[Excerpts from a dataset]
◇ ◇ ◇ ◇ ◇ ◇ ◇
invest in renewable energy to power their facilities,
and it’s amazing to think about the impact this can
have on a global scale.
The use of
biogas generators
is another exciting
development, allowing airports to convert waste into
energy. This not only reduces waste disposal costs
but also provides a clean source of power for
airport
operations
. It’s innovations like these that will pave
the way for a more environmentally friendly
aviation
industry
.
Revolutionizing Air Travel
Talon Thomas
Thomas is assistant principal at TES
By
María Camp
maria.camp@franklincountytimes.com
◇ ◇ ◇ ◇ ◇ ◇ ◇
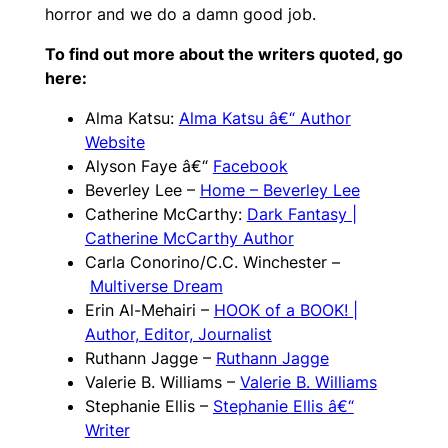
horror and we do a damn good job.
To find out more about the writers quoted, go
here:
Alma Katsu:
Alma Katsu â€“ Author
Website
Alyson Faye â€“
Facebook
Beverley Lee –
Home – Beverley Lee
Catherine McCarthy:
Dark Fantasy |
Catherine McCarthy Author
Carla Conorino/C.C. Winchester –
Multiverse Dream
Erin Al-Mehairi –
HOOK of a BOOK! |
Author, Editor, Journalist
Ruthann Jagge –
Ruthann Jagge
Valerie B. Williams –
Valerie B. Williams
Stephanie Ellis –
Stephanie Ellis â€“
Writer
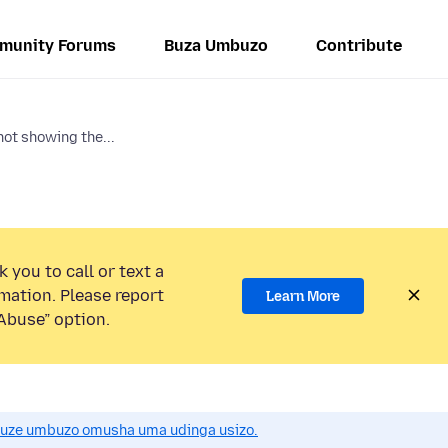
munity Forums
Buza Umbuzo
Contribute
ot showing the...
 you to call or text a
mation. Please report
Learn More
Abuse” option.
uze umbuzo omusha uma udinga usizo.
◇ ◇ ◇ ◇ ◇ ◇ ◇
| Task statement |
Look through the entries above, find each line containing "power", and copy it.

| The answer |
invest in renewable energy to power their facilities,
but also provides a clean source of power for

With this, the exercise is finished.